KrebsOnSecurity shared with the FBI several screenshots and other data that may help isolate the imposter InfraGard account, but the agency declined to comment for this story.

To prove they still had access to InfraGard as of publication time Tuesday evening, USDoD sent a direct note through InfraGard’s messaging system to an InfraGard member whose personal details were initially published as a teaser on the database sales thread.

That InfraGard member, who is head of security at a major U.S. technology firm, confirmed receipt of USDoD’s message but asked to remain anonymous for this story.

USDoD acknowledged that their $50,000 asking price for the InfraGard database may be a tad high, given that it is a fairly basic list of people who are already very security-conscious.
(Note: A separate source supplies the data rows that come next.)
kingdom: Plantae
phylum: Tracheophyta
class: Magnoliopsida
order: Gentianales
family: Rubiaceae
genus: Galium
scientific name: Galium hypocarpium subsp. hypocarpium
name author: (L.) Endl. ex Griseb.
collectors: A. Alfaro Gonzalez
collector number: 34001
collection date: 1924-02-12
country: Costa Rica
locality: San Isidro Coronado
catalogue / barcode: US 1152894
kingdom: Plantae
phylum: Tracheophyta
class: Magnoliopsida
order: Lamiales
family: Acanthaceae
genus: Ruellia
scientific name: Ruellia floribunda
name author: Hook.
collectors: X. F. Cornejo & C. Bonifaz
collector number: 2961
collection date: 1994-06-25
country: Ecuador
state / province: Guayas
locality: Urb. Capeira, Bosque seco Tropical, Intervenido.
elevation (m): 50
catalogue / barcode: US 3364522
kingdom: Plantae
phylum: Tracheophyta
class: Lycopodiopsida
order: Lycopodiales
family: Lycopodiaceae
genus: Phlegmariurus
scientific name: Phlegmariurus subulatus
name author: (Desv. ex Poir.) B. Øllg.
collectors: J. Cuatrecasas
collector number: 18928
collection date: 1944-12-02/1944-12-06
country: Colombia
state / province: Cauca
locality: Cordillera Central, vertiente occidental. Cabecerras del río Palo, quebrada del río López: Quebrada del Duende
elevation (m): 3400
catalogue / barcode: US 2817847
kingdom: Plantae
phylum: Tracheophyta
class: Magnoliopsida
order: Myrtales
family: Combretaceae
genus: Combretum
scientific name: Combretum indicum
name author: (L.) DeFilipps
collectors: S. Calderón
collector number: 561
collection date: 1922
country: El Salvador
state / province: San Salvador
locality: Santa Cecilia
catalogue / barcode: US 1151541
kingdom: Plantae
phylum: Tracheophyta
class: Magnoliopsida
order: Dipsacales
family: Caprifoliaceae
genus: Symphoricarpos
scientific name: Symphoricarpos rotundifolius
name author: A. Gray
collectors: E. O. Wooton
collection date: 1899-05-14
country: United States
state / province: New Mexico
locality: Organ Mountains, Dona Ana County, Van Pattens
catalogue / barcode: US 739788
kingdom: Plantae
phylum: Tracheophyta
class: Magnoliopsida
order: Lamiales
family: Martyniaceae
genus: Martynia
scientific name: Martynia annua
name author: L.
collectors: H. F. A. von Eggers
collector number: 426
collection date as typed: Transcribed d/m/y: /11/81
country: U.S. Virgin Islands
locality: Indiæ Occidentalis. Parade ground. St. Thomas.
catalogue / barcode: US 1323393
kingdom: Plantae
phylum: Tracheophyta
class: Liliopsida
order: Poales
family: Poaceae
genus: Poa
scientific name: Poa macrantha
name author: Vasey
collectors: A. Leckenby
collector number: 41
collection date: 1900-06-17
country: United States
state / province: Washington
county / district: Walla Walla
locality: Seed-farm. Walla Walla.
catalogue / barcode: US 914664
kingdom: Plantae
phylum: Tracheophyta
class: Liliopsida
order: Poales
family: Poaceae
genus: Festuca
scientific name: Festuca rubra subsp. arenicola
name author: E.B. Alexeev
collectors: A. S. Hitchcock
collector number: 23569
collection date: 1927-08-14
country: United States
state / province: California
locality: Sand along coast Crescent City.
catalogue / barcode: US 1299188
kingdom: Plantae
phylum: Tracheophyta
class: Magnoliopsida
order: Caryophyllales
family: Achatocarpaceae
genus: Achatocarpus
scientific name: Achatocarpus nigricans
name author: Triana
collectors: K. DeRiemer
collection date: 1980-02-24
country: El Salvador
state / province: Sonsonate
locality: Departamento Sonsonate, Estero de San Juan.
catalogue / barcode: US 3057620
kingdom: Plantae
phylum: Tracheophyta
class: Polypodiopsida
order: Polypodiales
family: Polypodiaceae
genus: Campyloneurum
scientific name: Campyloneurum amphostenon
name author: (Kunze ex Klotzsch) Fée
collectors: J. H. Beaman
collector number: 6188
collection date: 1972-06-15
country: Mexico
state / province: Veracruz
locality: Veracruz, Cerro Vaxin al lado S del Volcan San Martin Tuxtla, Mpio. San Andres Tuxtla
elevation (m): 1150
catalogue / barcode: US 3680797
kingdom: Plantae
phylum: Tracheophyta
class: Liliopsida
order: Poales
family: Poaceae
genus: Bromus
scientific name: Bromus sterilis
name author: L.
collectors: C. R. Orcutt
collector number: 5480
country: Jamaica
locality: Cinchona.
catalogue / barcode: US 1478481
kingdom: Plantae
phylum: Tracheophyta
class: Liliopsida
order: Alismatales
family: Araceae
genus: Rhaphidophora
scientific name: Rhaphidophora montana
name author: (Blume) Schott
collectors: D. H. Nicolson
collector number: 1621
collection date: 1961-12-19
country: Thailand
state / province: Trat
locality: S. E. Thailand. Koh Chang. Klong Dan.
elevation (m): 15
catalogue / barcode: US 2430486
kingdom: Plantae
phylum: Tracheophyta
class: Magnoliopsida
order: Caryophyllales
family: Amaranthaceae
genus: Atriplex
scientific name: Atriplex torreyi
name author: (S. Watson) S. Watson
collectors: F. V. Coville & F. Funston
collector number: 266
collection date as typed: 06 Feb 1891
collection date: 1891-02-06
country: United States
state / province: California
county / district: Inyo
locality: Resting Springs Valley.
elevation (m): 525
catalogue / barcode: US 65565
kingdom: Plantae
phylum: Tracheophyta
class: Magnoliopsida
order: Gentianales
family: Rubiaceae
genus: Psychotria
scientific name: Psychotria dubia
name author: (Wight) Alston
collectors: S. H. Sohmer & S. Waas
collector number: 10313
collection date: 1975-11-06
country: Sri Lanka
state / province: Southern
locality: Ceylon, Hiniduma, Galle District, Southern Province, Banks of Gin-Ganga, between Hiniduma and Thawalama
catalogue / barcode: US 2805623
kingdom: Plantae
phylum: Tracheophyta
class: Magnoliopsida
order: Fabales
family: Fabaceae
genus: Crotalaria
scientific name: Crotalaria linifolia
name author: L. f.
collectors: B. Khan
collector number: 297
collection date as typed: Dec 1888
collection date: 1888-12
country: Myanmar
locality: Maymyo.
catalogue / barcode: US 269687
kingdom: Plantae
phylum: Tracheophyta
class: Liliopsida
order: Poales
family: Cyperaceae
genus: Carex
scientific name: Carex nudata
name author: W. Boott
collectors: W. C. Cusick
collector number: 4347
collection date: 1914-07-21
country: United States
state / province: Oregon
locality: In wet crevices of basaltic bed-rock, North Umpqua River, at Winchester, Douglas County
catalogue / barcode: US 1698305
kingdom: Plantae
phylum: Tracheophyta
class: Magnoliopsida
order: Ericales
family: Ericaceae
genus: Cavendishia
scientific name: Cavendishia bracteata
Also, only about half of the user accounts contain an email address, and most of the other database fields — like Social Security Number and Date of Birth — are completely empty.

“I don’t think someone will pay that price, but I have to [price it] a bit higher to [negotiate] the price that I want,” they explained.

While the data exposed by the infiltration at InfraGard may be minimal, the user data might not have been the true end game for the intruders.

USDoD said they were hoping the imposter account would last long enough for them to finish sending direct messages as the CEO to other executives using the InfraGuard messaging portal. USDoD shared the following redacted screenshot from what they claimed was one such message, although they provided no additional context about it.

A screenshot shared by USDoD showing a message thread in the FBI’s InfraGard system.

USDoD said in their sales thread that the guarantor for the transaction would be Pompompurin, the administrator of the cybercrime forum Breached. By purchasing the database through the forum administrator’s escrow service, would-be buyers can theoretically avoid getting ripped off and ensure the transaction will be consummated to the satisfaction of both parties before money exchanges hands.

Pompompurin has been a thorn in the side of the FBI for years. Their Breached forum is widely considered to be the second incarnation of RaidForums, a remarkably similar English-language cybercrime forum shuttered by the U.S. Department of Justice in April. Prior to its infiltration by the FBI, RaidForums sold access to more than 10 billion consumer records stolen in some of the world’s largest data breaches.

In November 2021, KrebsOnSecurity detailed how Pompompurin abused a vulnerability in an FBI online portal designed to share information with state and local law enforcement authorities, and how that access was used to blast out thousands of hoax email messages — all sent from an FBI email and Internet address.

This is a developing story. Updates will be noted here with timestamps.